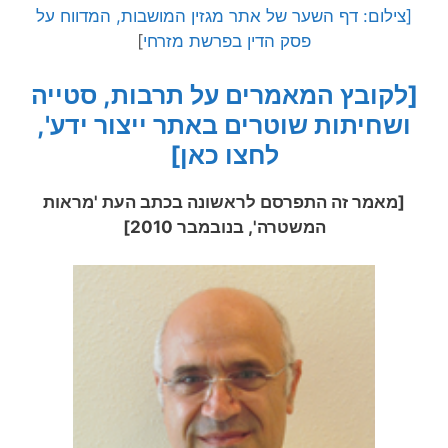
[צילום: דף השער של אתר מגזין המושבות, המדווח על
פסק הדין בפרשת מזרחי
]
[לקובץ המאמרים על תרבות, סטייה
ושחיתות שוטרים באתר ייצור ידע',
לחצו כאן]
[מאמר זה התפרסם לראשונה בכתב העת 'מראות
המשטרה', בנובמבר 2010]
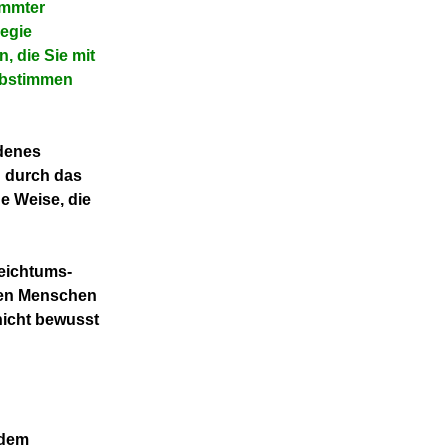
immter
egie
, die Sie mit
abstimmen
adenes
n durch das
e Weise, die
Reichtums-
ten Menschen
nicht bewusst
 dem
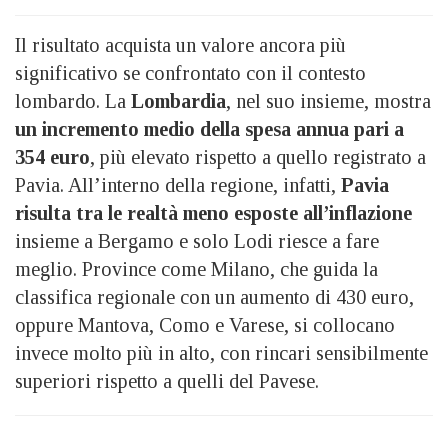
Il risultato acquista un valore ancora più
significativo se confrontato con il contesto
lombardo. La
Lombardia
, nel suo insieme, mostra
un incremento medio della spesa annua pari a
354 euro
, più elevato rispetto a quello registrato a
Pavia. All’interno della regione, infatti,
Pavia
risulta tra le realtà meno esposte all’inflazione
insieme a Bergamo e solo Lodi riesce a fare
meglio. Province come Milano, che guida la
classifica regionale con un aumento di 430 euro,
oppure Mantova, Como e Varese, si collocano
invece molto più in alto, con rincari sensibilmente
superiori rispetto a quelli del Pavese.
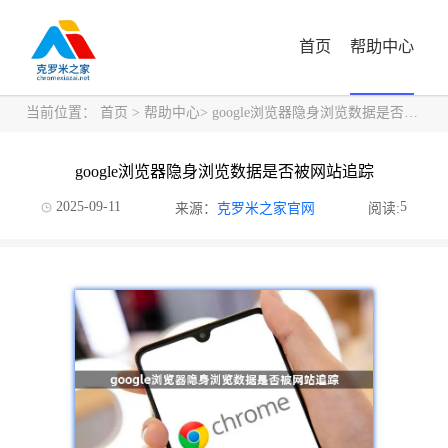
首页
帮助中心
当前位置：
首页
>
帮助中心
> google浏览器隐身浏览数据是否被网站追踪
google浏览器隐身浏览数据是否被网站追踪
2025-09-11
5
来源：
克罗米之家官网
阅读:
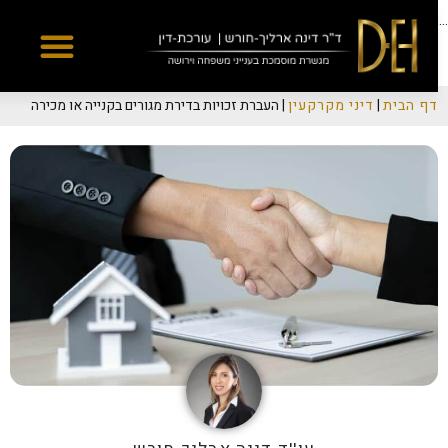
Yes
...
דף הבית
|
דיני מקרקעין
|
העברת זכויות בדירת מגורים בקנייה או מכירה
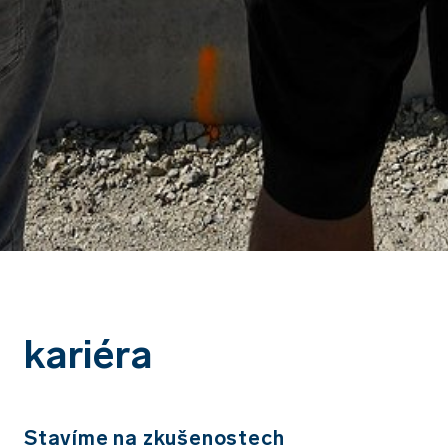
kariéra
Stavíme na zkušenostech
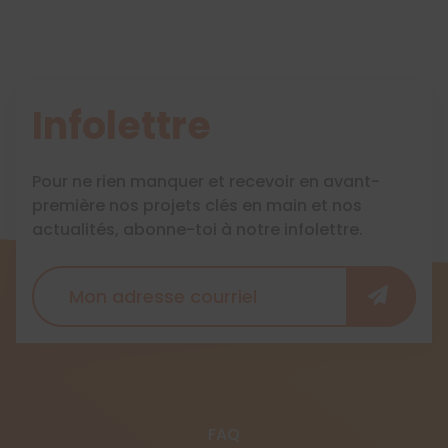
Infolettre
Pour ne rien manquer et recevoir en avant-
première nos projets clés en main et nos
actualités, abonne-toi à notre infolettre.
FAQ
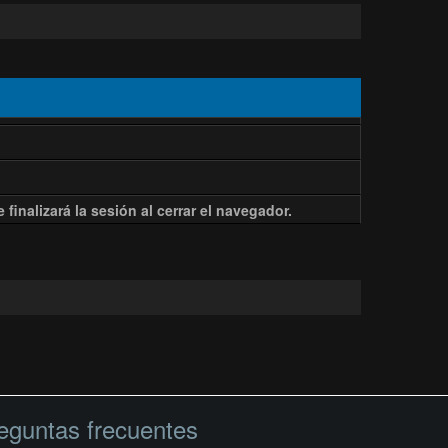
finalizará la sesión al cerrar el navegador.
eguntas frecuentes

========

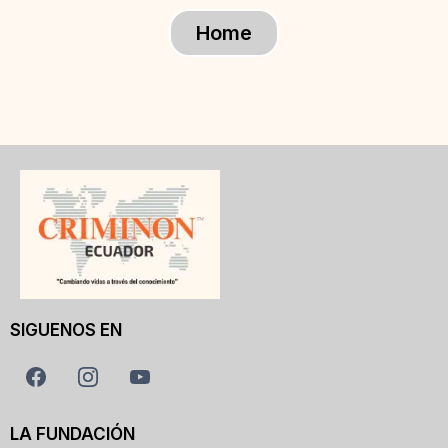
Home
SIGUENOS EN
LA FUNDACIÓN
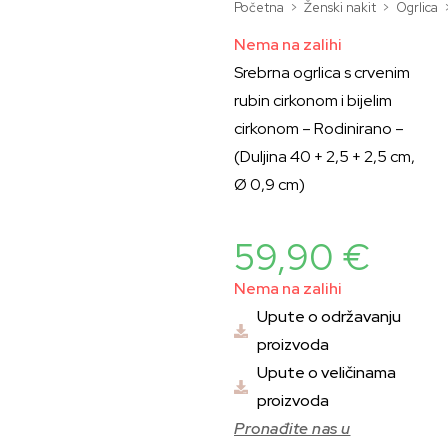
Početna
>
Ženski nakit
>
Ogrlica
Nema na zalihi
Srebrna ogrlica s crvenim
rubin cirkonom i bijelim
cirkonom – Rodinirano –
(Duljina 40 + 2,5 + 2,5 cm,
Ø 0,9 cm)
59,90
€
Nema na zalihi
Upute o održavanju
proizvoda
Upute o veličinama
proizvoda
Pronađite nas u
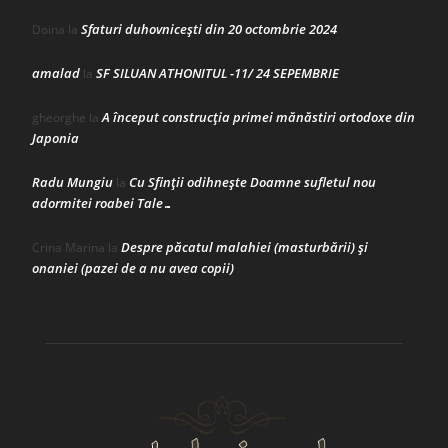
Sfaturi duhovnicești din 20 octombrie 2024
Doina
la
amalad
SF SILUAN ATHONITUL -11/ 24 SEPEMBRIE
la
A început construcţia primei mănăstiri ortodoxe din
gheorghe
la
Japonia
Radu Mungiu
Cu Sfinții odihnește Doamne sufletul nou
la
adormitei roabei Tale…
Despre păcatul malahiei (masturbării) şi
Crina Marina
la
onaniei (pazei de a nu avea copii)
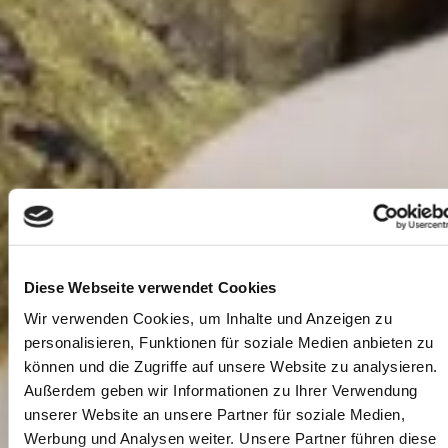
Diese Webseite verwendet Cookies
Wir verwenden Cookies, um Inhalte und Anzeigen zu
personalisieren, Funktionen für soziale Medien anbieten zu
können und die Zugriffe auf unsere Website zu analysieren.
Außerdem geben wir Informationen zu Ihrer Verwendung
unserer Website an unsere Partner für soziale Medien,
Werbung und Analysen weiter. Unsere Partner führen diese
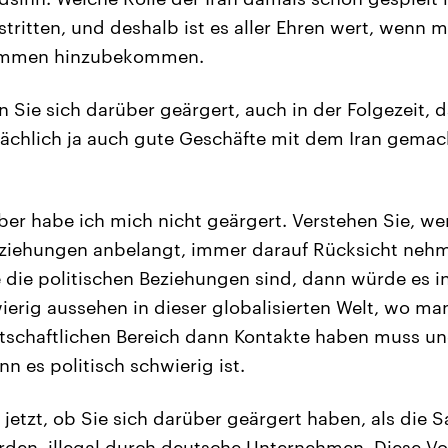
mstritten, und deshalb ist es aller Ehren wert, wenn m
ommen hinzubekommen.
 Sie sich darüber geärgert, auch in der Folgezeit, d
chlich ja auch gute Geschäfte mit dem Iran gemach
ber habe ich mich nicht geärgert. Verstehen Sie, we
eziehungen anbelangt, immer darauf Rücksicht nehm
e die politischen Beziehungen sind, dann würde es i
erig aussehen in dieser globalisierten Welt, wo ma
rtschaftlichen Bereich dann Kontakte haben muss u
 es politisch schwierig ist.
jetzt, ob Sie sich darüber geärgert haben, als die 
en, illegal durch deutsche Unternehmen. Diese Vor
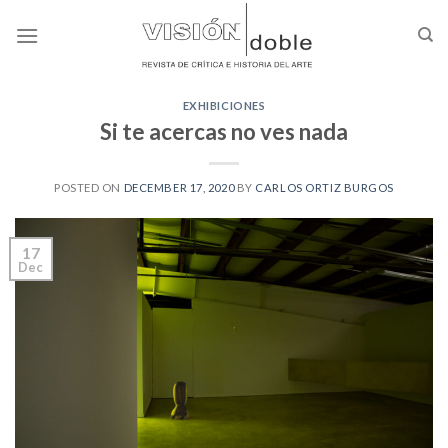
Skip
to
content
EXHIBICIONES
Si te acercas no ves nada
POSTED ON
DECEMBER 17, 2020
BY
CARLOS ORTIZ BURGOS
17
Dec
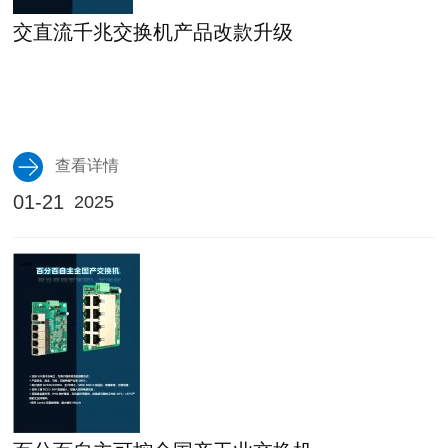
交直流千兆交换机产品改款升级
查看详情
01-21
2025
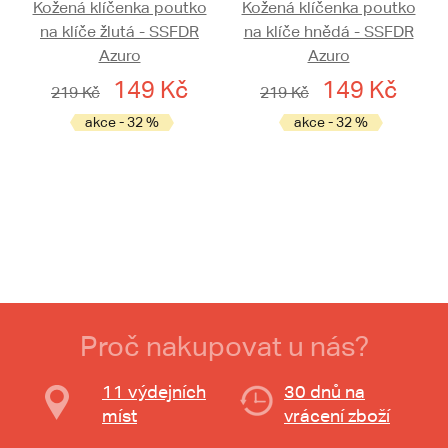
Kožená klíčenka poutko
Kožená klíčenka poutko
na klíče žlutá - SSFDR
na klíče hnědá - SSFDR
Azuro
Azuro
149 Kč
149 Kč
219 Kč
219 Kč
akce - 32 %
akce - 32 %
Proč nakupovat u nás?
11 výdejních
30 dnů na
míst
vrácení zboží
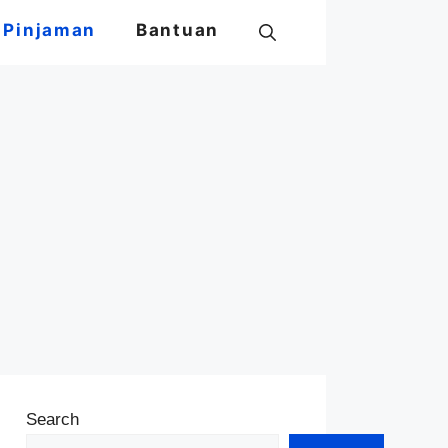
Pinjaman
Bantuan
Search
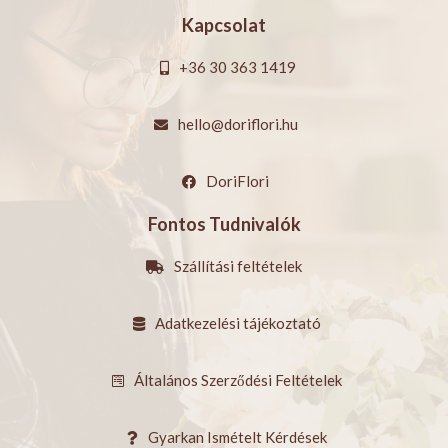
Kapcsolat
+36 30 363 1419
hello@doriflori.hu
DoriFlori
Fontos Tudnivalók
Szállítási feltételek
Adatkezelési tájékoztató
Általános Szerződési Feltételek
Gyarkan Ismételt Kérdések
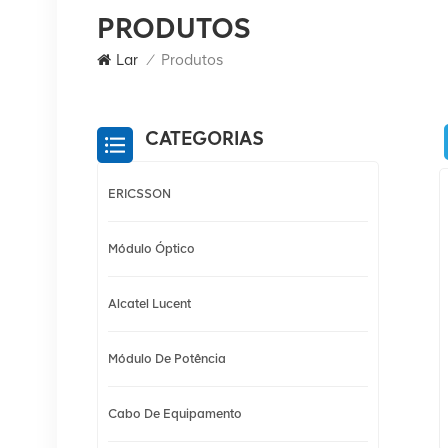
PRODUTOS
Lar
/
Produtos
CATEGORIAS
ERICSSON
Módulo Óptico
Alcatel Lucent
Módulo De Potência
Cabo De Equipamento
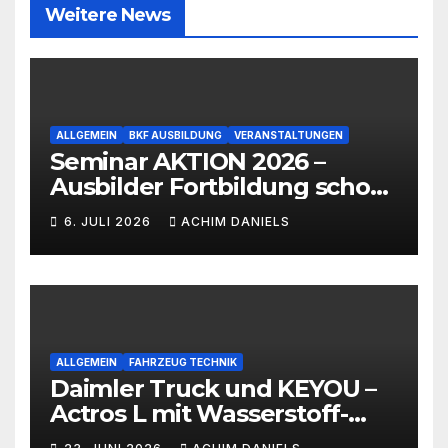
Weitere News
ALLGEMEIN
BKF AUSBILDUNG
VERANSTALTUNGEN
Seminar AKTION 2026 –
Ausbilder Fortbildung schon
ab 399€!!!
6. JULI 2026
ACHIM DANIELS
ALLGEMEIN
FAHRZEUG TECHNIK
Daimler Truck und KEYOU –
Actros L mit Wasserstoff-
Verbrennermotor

========

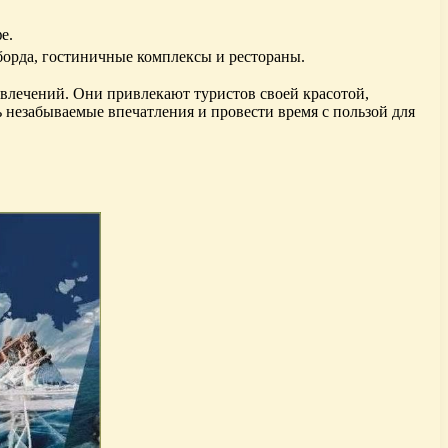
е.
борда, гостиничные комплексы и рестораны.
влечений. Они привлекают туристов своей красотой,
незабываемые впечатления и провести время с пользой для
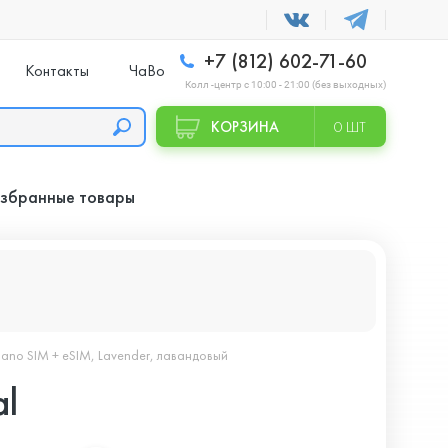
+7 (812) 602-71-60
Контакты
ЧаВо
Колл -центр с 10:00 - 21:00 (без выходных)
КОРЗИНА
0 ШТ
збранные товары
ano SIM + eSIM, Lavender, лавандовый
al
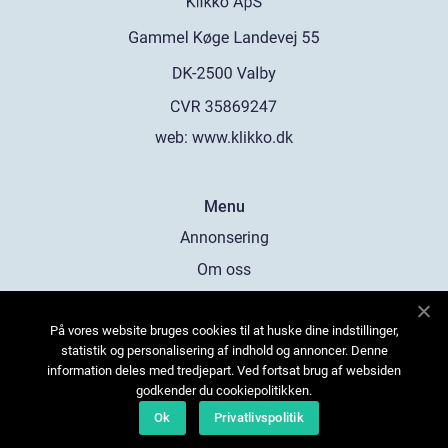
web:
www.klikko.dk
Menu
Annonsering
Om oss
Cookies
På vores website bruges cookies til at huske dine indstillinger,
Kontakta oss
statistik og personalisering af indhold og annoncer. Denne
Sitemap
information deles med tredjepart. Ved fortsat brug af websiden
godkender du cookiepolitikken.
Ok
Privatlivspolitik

========

Your instructions – Beginning with the line that contains "Upute o veličinama", write out the lines of the material above exactly, and end with the line that contains "Werbung und Analysen". Omit the pictures.

Output of the task –
Upute o veličinama
proizvoda
Pronađite nas u
Sfaturi duhovnicești din 20 octombrie 2024
Doina
la
amalad
SF SILUAN ATHONITUL -11/ 24 SEPEMBRIE
la
A început construcţia primei mănăstiri ortodoxe din
gheorghe
la
Japonia
Radu Mungiu
Cu Sfinții odihnește Doamne sufletul nou
la
adormitei roabei Tale…
Despre păcatul malahiei (masturbării) şi
Crina Marina
la
onaniei (pazei de a nu avea copii)
Diese Webseite verwendet Cookies
Wir verwenden Cookies, um Inhalte und Anzeigen zu
personalisieren, Funktionen für soziale Medien anbieten zu
können und die Zugriffe auf unsere Website zu analysieren.
Außerdem geben wir Informationen zu Ihrer Verwendung
unserer Website an unsere Partner für soziale Medien,
Werbung und Analysen weiter. Unsere Partner führen diese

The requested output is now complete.